# g(x) = {a/(sin(x))^2 + 1, if x<pie/2 kx +1/x + 1, if x greater than or equal to pie/2. Find a and k so that g is continuous and has thehorizontal asymptote y = 2 as x-> infinity.

### 1 Answer | Add Yours

We start with the horizontal asymptote condition.

So we want `lim_(x->oo) kx + 1/x + 1 = 2`

This can't happen. The only options for the limits are 1 and `+- oo` So I'm guessing there are some parentheses missing.

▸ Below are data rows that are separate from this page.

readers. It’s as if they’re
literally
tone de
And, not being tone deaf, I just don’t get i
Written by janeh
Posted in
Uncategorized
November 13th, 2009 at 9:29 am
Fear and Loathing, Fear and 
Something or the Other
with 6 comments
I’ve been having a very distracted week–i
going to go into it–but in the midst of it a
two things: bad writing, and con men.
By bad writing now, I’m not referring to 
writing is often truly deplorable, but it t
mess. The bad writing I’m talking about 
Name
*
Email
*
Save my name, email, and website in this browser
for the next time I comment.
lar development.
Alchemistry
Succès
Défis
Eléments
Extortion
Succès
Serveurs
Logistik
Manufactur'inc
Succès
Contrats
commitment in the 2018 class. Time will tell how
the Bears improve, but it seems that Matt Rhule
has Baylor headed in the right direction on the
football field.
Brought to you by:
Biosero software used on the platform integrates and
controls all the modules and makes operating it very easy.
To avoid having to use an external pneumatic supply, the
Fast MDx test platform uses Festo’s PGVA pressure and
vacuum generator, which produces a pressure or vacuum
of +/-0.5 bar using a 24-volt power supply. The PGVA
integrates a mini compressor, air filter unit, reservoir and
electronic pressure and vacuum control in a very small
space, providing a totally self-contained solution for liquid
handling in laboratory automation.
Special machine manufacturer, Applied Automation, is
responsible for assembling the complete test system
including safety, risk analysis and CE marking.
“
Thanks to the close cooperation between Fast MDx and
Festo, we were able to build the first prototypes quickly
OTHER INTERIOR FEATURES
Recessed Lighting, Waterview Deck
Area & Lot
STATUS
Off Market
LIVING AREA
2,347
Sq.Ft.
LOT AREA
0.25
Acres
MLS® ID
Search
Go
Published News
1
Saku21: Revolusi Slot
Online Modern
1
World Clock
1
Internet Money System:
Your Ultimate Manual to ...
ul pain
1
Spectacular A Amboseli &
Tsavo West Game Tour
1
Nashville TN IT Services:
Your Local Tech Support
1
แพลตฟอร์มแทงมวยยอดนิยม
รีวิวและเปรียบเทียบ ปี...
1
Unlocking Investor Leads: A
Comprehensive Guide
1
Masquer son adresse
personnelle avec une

So I'm going to guess that you meant:

`g(x) = a/("sin"^2 x) + 1 " when " x<pi/2,`

`g(x) = (kx+1)/x +1 " when " x >= pi/2`

Then:

`lim_(x->oo) (kx+1)/x + 1 = lim_(x->oo) (kx)/x + 1/x + 1 = k+1 = 2`

So we want k=1

Then

`g(x) = (x+1)/x + 1 " when " x>= pi/2`

Now we want g to be continuous at `pi/2` so we need the right and left hand limits of g at `pi/2` to be equal:

`lim_((x-> (pi/2)^+)) (x+1)/x + 1 = ((pi/2)+1)/(pi/2)+1= 2 + 2/pi`

` `

`lim_((x-> (pi/2)^-)) a/("sin"^2 x) + 1 = a/("sin"^2 pi/2) +1 = a+ 1`

So we want `a+1 = 2 + 2/pi`

`a = 1 + 2/pi`

Thus, g will have the desired properties if `k=1` and `a=1+2/pi`